In the data below, find the line with "middle mcp: (641, 749)" and the line with "index pip: (219, 200)", then restate both and every line between them exactly, minus the pictures.

- _Supplied data_

──────────────────────────────

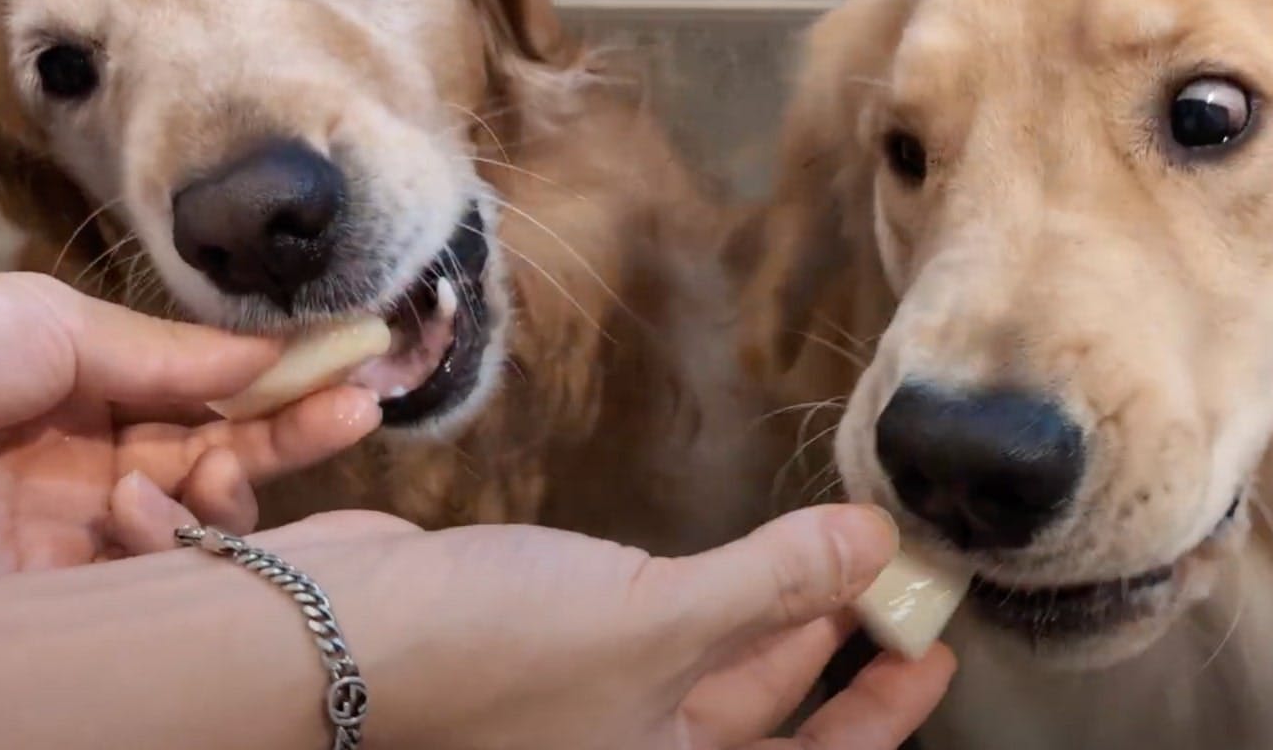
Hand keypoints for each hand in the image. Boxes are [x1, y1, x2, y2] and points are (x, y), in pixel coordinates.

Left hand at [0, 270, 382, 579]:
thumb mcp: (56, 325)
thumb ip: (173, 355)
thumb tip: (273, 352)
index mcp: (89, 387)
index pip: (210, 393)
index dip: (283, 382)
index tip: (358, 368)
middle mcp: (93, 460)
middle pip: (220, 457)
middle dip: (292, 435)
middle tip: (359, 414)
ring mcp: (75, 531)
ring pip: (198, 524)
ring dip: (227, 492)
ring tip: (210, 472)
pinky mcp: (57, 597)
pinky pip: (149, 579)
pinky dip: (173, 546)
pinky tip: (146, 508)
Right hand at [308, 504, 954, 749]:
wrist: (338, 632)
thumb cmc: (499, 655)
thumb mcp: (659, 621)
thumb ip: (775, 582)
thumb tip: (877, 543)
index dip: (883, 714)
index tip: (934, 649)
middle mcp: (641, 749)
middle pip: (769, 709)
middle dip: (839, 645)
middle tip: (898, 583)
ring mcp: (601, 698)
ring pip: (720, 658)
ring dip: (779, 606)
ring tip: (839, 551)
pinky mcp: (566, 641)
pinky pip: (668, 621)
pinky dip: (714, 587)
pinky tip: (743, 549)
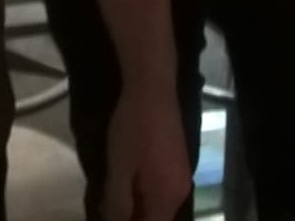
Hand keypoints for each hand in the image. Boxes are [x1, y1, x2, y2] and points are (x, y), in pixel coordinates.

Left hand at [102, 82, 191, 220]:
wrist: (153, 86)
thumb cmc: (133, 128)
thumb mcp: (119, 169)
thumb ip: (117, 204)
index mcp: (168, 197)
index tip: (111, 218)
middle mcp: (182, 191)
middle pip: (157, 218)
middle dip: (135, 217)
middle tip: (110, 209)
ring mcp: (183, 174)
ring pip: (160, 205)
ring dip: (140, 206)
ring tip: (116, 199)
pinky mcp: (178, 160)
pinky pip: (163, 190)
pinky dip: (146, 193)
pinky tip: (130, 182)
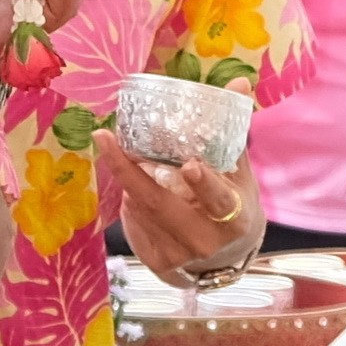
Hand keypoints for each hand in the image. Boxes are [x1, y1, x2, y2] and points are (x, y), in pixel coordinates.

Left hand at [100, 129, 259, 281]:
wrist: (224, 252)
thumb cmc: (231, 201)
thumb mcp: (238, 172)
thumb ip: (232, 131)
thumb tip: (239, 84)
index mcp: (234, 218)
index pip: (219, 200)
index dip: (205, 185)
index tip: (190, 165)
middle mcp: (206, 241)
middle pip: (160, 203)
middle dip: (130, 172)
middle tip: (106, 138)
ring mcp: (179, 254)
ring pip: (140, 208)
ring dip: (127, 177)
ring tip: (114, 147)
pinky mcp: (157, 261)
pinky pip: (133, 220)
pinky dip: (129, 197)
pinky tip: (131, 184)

──────────────────────────────

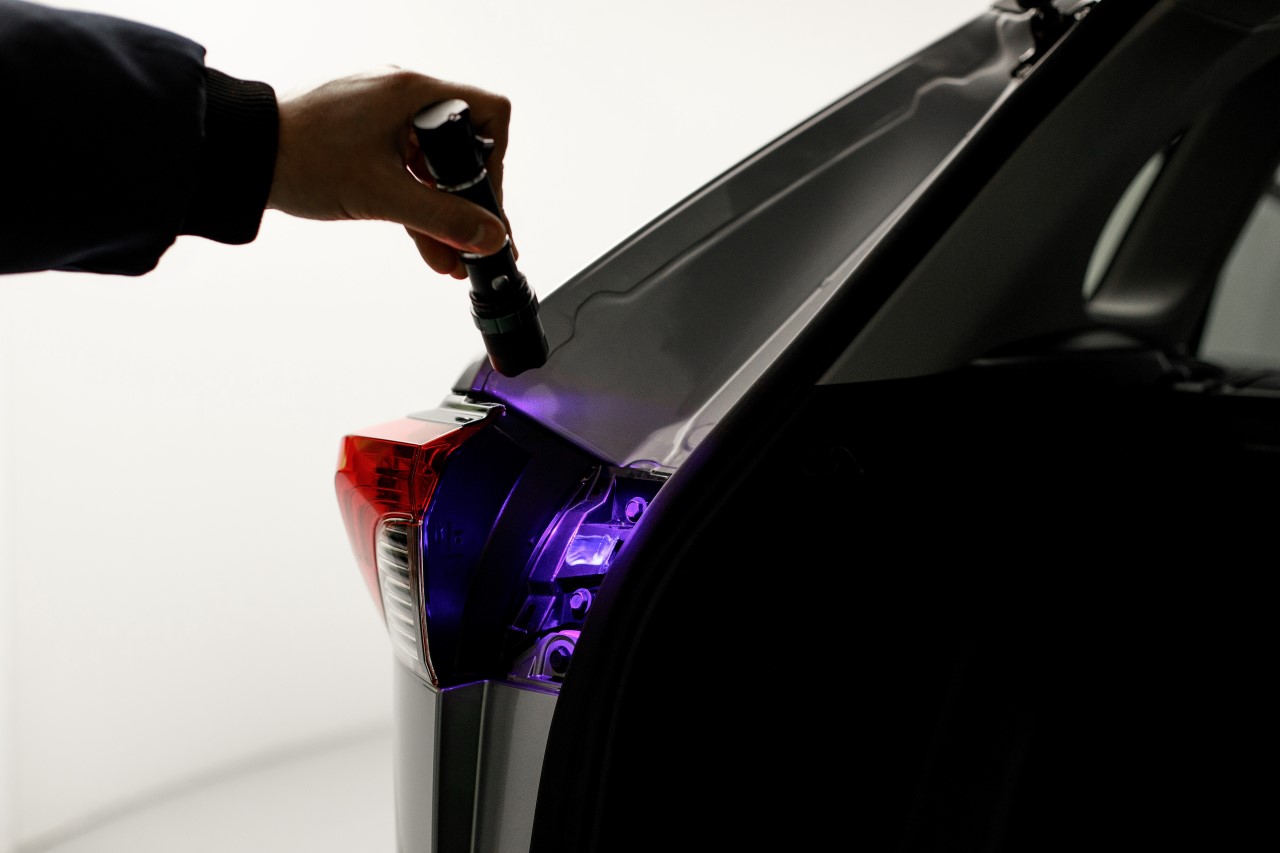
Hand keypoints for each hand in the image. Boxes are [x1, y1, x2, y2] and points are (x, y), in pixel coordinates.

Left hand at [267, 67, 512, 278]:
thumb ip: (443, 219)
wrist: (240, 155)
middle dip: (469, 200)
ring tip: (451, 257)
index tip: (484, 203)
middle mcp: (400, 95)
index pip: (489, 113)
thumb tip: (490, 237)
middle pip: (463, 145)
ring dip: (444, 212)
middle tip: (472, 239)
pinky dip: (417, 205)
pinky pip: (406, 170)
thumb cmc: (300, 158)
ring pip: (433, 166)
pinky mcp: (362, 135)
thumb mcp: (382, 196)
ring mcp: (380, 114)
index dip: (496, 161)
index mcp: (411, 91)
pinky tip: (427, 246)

──────────────────────────────

- _Finished task_
middle mcp: (641, 749)
middle pip: (769, 709)
middle dip: (839, 645)
middle tip: (898, 583)
ring mcp: (601, 698)
ring pip: (720, 658)
ring dip: (779, 606)
ring tip: (839, 551)
pinky mcp: (566, 641)
pinky pip: (668, 621)
pinky dip: (714, 587)
pinky tip: (743, 549)
Hand keypoints for each hand in the image. Boxes are [x1, y1, x2, y2] and points are (x, y), in pixel coordinates.

Left hand at [102, 82, 191, 220]:
wrist: (153, 86)
thumb cmc: (133, 128)
thumb mcp: (119, 169)
thumb ip: (117, 204)
index mcp: (168, 197)
index tip: (111, 218)
middle mcp: (182, 191)
middle pip: (157, 218)
middle dip: (135, 217)
middle tip: (110, 209)
ring mcp: (183, 174)
ring pip: (160, 205)
ring dip: (140, 206)
ring tip: (116, 199)
pinky mcp: (178, 160)
pinky pip: (163, 190)
pinky dip: (146, 193)
pinky tip: (130, 182)
Hand keypoints for each hand in the image. Boxes are [x1, y1, x2, y2] and points are (x, y), in pixel coordinates.

Left hand at [100, 129, 259, 281]:
wrist: (224, 252)
thumb cmc: (231, 201)
thumb mcp: (238, 172)
thumb ip: (232, 131)
thumb tip: (239, 84)
index mcp: (234, 218)
index pip: (219, 200)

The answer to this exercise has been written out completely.